__Excerpt__.
::::::

There is so much to see and do, so much to explore, on such a small chunk of rock. But, we focused on the heavyweights. A cross-island hiking trail fitted this quite nicely. It was a heavy uphill trek, but 3/4 of the way we saw....a deer! A pygmy barking deer. Not too common, but common enough...if that makes sense. It is only the 3rd or 4th one we have seen in all of Taiwan, so it toally sparked our interest. We caught a glimpse of it, noticed that it ran into the woods and said region of the woods was a definite 'deer' area - it had deer trails, bedding areas, scratching areas, well trodden zones....it was deer city. So, we waited. Then sneaked into the woods deeper, climbed a tree and waited some more. Then we thought to do a little deer chasing, so we treked into the forest, through the vines and spiders following the min-trails left by the pygmy. Deeper, deeper, we heard its call...deeper, deeper, saw scat, heard its call again...deeper, deeper..then we hit the wall of dense tropical forest, and it was approaching unpenetrable. So, we waited some more, tried a second trail, found no deer...and returned back to the main trail. What a totally awsome little sidetrack! What started as a slight meander into the woods turned out to be the highlight of the weekend...adventure and exploration has its way on us, it seems.

::::::

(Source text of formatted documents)
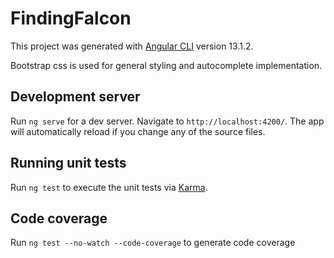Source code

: # FindingFalcon

This project was generated with [Angular CLI](https://github.com/angular/angular-cli) version 13.1.2.

Bootstrap css is used for general styling and autocomplete implementation.

## Development server

Run `ng serve` for a dev server. Navigate to `http://localhost:4200/`. The app will automatically reload if you change any of the source files.

## Running unit tests

Run `ng test` to execute the unit tests via [Karma](https://karma-runner.github.io).

## Code coverage

Run `ng test --no-watch --code-coverage` to generate code coverage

::::::

__Directions for this task__. Decide whether each statement agrees with the hiking account, answering yes or no and quoting the deciding words: (a) The deer was spotted about three-quarters of the way along the trail. (b) The writers followed the deer until they caught up with it deep in the forest. (c) This was the first pygmy barking deer the writers had seen in Taiwan. The records come from a different source than the hiking account.

__Response to the exercise__.
(a) Yes: "3/4 of the way we saw....a deer!"
(b) No: "tried a second trail, found no deer...and returned back to the main trail."
(c) No: "It is only the 3rd or 4th one we have seen in all of Taiwan"